= Beginning of Section =

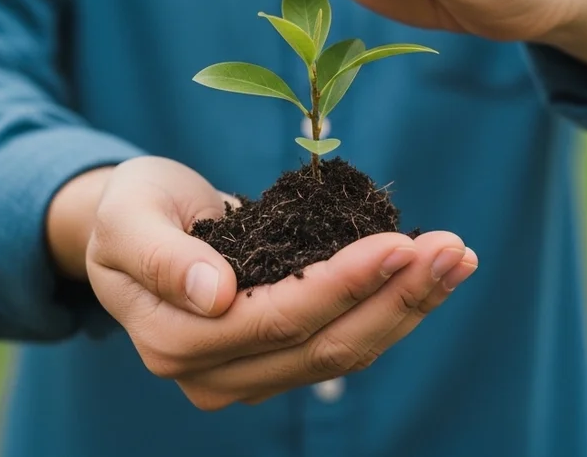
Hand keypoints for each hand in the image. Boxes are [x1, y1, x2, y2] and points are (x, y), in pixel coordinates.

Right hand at [77, 157, 477, 409]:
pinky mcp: (281, 359)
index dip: (341, 285)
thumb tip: (213, 294)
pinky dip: (395, 308)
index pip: (276, 318)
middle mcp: (215, 375)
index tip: (398, 244)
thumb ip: (160, 255)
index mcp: (175, 341)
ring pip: (345, 352)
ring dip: (409, 306)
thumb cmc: (130, 211)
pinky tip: (435, 274)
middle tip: (452, 248)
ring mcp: (251, 375)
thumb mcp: (128, 216)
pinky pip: (346, 342)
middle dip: (395, 297)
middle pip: (323, 346)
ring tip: (458, 258)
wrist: (135, 228)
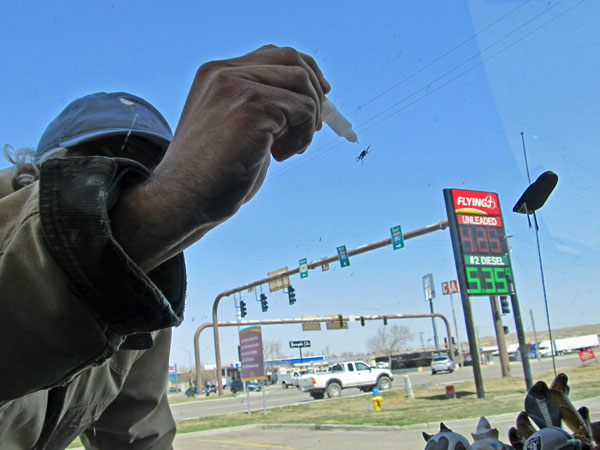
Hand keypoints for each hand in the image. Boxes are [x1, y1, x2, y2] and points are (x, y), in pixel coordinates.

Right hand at [112, 45, 329, 270]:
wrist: (184, 197)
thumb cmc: (210, 174)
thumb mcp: (234, 128)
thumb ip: (261, 108)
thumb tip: (307, 106)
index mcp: (217, 74)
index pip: (273, 55)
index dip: (304, 72)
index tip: (319, 97)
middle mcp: (225, 72)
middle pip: (292, 59)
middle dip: (314, 91)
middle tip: (313, 127)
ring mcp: (238, 85)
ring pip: (302, 84)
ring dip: (308, 119)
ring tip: (288, 149)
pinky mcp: (254, 106)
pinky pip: (304, 109)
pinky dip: (302, 136)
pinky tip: (280, 156)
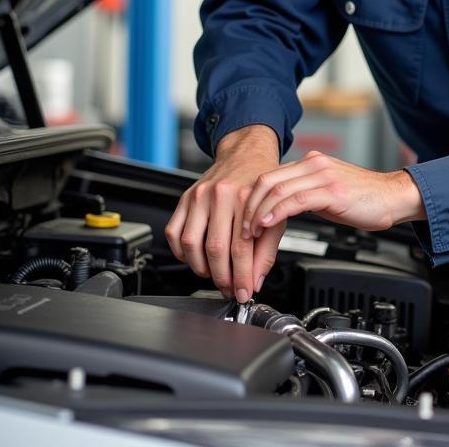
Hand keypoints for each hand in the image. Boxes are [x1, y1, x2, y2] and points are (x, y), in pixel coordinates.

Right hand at [165, 124, 281, 302]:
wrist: (247, 155)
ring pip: (191, 244)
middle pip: (215, 248)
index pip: (241, 248)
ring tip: (214, 274)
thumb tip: (254, 282)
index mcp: (247, 198)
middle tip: (228, 288)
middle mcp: (222, 195)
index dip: (241, 276)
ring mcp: (200, 196)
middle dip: (222, 277)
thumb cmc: (261, 185)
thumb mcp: (274, 214)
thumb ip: (266, 251)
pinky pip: (174, 233)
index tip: (243, 293)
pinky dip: (182, 252)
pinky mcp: (185, 198)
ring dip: (201, 268)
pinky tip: (196, 257)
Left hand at [243, 151, 426, 238]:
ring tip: (250, 232)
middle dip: (248, 206)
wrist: (394, 197)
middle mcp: (315, 164)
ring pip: (277, 189)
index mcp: (312, 163)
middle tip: (240, 228)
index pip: (269, 175)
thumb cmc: (364, 198)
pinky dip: (276, 213)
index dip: (250, 198)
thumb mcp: (327, 193)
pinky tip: (267, 224)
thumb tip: (279, 210)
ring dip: (258, 213)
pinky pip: (295, 200)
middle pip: (267, 180)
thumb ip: (304, 194)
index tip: (242, 219)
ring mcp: (323, 175)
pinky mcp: (332, 191)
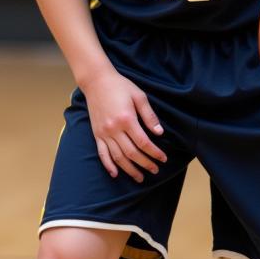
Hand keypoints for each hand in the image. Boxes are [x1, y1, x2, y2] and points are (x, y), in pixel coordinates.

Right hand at [81, 66, 165, 181]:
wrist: (96, 81)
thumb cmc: (120, 86)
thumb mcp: (139, 96)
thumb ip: (149, 115)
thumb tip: (159, 133)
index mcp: (126, 119)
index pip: (143, 142)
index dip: (154, 153)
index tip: (163, 159)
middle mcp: (114, 129)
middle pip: (132, 153)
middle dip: (145, 164)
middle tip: (155, 170)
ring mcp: (103, 133)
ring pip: (117, 157)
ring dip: (129, 169)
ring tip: (140, 177)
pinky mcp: (96, 134)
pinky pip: (102, 153)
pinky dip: (108, 165)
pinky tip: (115, 174)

= End of Section =

Without any pictures, return the entries exactly as given.

Hand keypoints for each hand in the image. Boxes are [x1, y1, x2, y2] and points are (x, y), in pixel coordinates.

Right hand at [77, 157, 477, 409]:
pinky mcp: (281, 359)
index dip: (341, 285)
thumb tip: (213, 294)
pinky dip: (395, 308)
index pip: (276, 318)
middle mcp: (215, 375)
index tip: (398, 244)
thumb ip: (160, 255)
index mcp: (175, 341)
ring pip: (345, 352)
ring dip: (409, 306)
thumb cmc: (130, 211)
pinky tip: (435, 274)
middle tip: (452, 248)
ring mcp: (251, 375)
thumb mcp: (128, 216)
pinky pip: (346, 342)
middle dip: (395, 297)
middle pip: (323, 346)
ring tip: (458, 258)
wrist: (135, 228)
Hand keypoints for each hand in the image. Boxes are [x1, y1, x2, y2] and points are (x, y), in pixel coordinates.

Right hand at [112, 45, 329, 270]:
wrist: (184, 197)
thumb cmc: (210, 174)
thumb mcp: (234, 128)
thumb ip: (261, 108)
thumb tip: (307, 106)
index mcp: (217, 74)
index pip: (273, 55)
index dip: (304, 72)
index tip: (319, 97)
middle mcp: (225, 72)
middle pip: (292, 59)
middle dip: (314, 91)
middle tip: (313, 127)
ring mcp: (238, 85)
ring pip: (302, 84)
ring dip: (308, 119)
ring tip: (288, 149)
pinky mcp: (254, 106)
pinky pip: (304, 109)
pinky dip: (302, 136)
pinky tip: (280, 156)
Hand keypoints for each hand in the image. Boxes are [x1, y1, x2, y2] and points are (x, y), in pixel coordinates.

Right hand at [165, 124, 281, 302]:
wrist: (247, 155)
ring pip: (191, 244)
middle pip: (215, 248)
index pip: (241, 248)
ring tip: (214, 274)
thumb tip: (254, 282)
index mcp: (247, 198)
middle tip: (228, 288)
middle mcp: (222, 195)
index dip: (241, 276)
ring mcp: (200, 196)
middle dip: (222, 277)
thumb cmc: (261, 185)
thumb mcp: (274, 214)
thumb ip: (266, 251)
pinky pip: (174, 233)
index tip: (243, 293)
pinky dip: (182, 252)
pinky mcp: (185, 198)
ring dip: (201, 268)
pinky tip: (196, 257)
Left hand at [243, 151, 426, 238]:
ring tip: (250, 232)
middle dip: (248, 206)
wrist: (394, 197)
middle mcp: (315, 164)
ring pip: (277, 189)
index mcp: (312, 163)
middle tip: (240, 228)
index pip: (269, 175)
thumb cmc: (364, 198)
pinky dip: (276, 213)
index dip: (250, 198)
thumb mcp: (327, 193)
pinky tip: (267, 224)
thumb tip: (279, 210)
ring dip: (258, 213)
pinky pip: (295, 200)
middle pip: (267, 180)
thumb ip: (304, 194)
index tip: (242, 219)
ring mcp: (323, 175)
pinky mcp: (332, 191)
Hand keypoints for each hand in the image. Boxes are [x1, y1, x2, y2] and points are (x, y), in pixel coordinates.

Right hand at [81, 66, 165, 181]:
wrist: (96, 81)
thumb cmc: (120, 86)
thumb mcp: (139, 96)
thumb ip: (149, 115)
thumb tip: (159, 133)
index mcp: (126, 119)
index pip: (143, 142)
index dip: (154, 153)
index tip: (163, 159)
middle mcp: (114, 129)
middle pip: (132, 153)
middle dip: (145, 164)
middle tip: (155, 170)
ring mcp: (103, 133)
ring pip: (117, 157)
ring dip: (129, 169)
ring tip: (140, 177)
pinky mcp: (96, 134)
pinky pip: (102, 153)
pinky dip: (108, 165)
pinky tip: (115, 174)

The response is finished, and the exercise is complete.